4 files changed, 25 insertions, 0 deletions
diff --git a/Source/cmVisualStudio10TargetGenerator.cxx b/Source/cmVisualStudio10TargetGenerator.cxx
index 5bec7d3..4d0773b 100644
--- a/Source/cmVisualStudio10TargetGenerator.cxx
+++ b/Source/cmVisualStudio10TargetGenerator.cxx
@@ -3245,6 +3245,8 @@ bool cmVisualStudio10TargetGenerator::ComputeCudaOptions(
     this->LocalGenerator, Options::CudaCompiler, gg->GetCudaFlagTable());
   Options& cudaOptions = *pOptions;
 
+  auto cudaVersion = this->GlobalGenerator->GetPlatformToolsetCudaString();
+
   // Get compile flags for CUDA in this directory.
   std::string flags;
   this->LocalGenerator->AddLanguageFlags(flags, this->GeneratorTarget, "CUDA",
@@ -3280,7 +3282,22 @@ bool cmVisualStudio10TargetGenerator::ComputeCudaOptions(
     // to not have the source file extension at all
     cudaOptions.AddFlag("CompileOut", "$(IntDir)%(Filename).ptx");
     notPtx = false;
+
+    if (cmSystemTools::VersionCompare(cmSystemTools::OP_GREATER_EQUAL,
+                                      cudaVersion, "9.0") &&
+        cmSystemTools::VersionCompare(cmSystemTools::OP_LESS, cudaVersion,
+                                      "11.5")) {
+      // The DriverApi flag before 11.5 ( verified back to 9.0 ) which controls
+      // PTX compilation doesn't propagate user defines causing
+      // target_compile_definitions to behave differently for VS +
+      // PTX compared to other generators so we patch the rules
+      // to normalize behavior
+      cudaOptions.AddFlag("DriverApiCommandLineTemplate",
+                          "%(BaseCommandLineTemplate) [CompileOut] [FastMath] "
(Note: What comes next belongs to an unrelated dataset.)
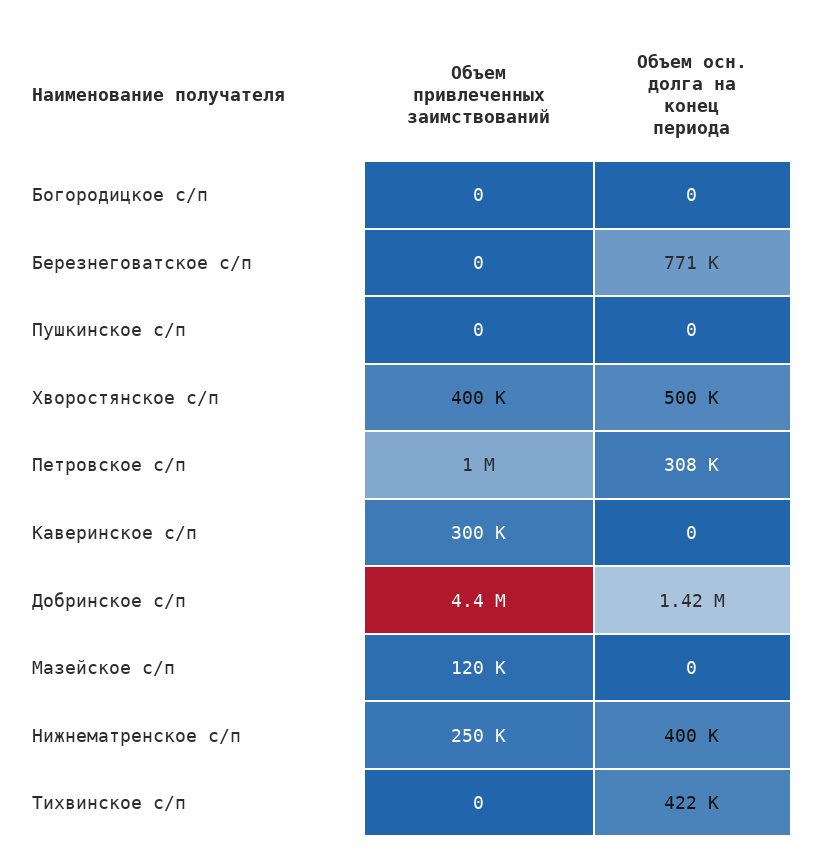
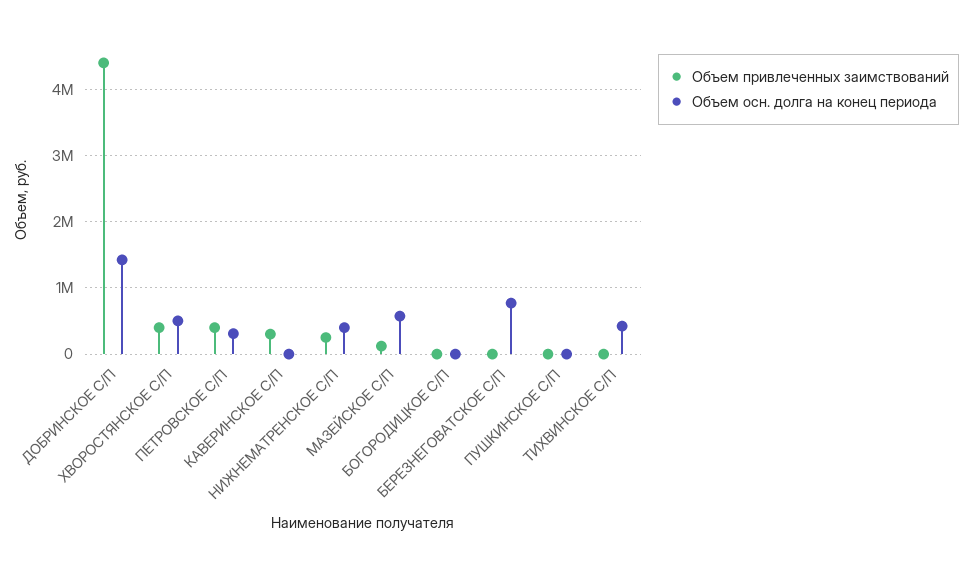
Объем привлеченных заимствований, Петровское с/п: 1000000 -> 400000
Объем осн. долга на конец периода, Мазейское с/п: 0 -> 600000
+                          "[Defines] \"%(FullPath)\"");
+    }
   }
+
   if (notPtx &&
       cmSystemTools::VersionCompareGreaterEq(
         "8.0", this->GlobalGenerator->GetPlatformToolsetCudaString())) {
diff --git a/Tests/CudaOnly/ExportPTX/CMakeLists.txt b/Tests/CudaOnly/ExportPTX/CMakeLists.txt
index f1667af..e97274d 100644
--- a/Tests/CudaOnly/ExportPTX/CMakeLists.txt
+++ b/Tests/CudaOnly/ExportPTX/CMakeLists.txt
@@ -11,6 +11,7 @@ list(SUBLIST CMAKE_CUDA_ARCHITECTURES 0 1 CMAKE_CUDA_ARCHITECTURES)
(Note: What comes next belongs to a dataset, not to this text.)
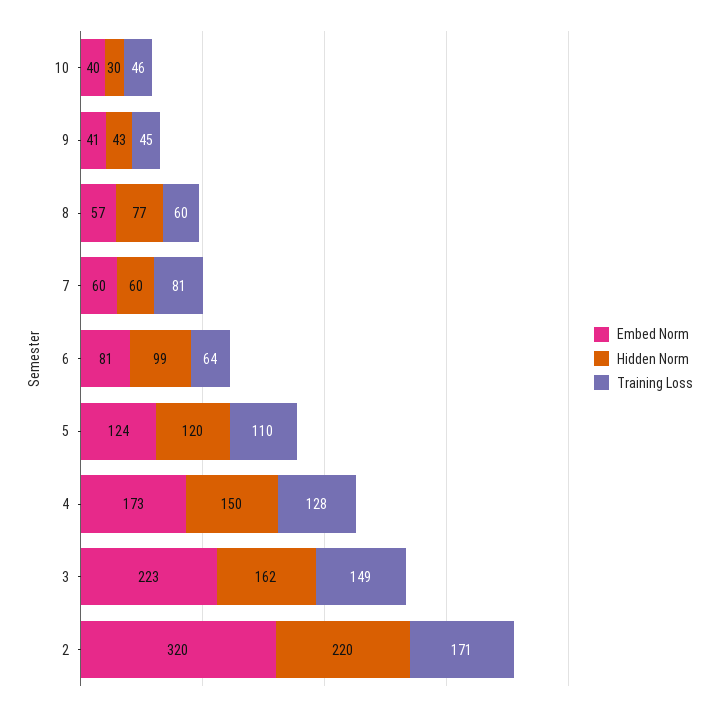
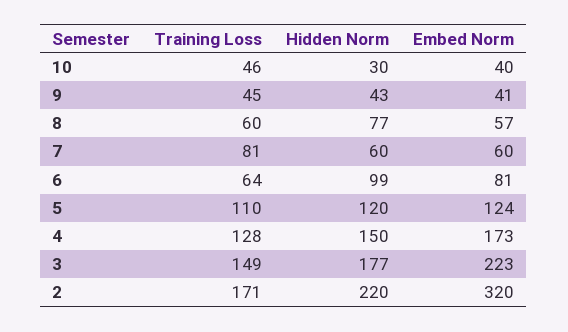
Hidden Norm, 3: 162 -> 177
 string(APPEND CMAKE_CUDA_ARCHITECTURES "-virtual")
 
 add_library(CudaPTX OBJECT kernelA.cu kernelB.cu)
+target_compile_definitions(CudaPTX PRIVATE "CUDA_PTX_COMPILATION")
 set_property(TARGET CudaPTX PROPERTY CUDA_PTX_COMPILATION ON)
 
 #Test ObjectFiles with file(GENERATE)
diff --git a/Tests/CudaOnly/ExportPTX/kernelA.cu b/Tests/CudaOnly/ExportPTX/kernelA.cu
index fbe0d26..8967298 100644
--- a/Tests/CudaOnly/ExportPTX/kernelA.cu
+++ b/Tests/CudaOnly/ExportPTX/kernelA.cu
@@ -1,4 +1,8 @@
 
+#ifndef CUDA_PTX_COMPILATION
+#  error "CUDA_PTX_COMPILATION define not provided"
+#endif
+
 __global__ void kernelA(float* r, float* x, float* y, float* z, int size)
 {
   for (int i = threadIdx.x; i < size; i += blockDim.x) {
diff --git a/Tests/CudaOnly/ExportPTX/kernelB.cu b/Tests/CudaOnly/ExportPTX/kernelB.cu
index 11872e4..be4613a 100644
--- a/Tests/CudaOnly/ExportPTX/kernelB.cu
+++ b/Tests/CudaOnly/ExportPTX/kernelB.cu
@@ -1,4 +1,7 @@
 
+#ifndef CUDA_PTX_COMPILATION
+#  error "CUDA_PTX_COMPILATION define not provided"
+#endif
 
 __global__ void kernelB(float* r, float* x, float* y, float* z, int size)
 {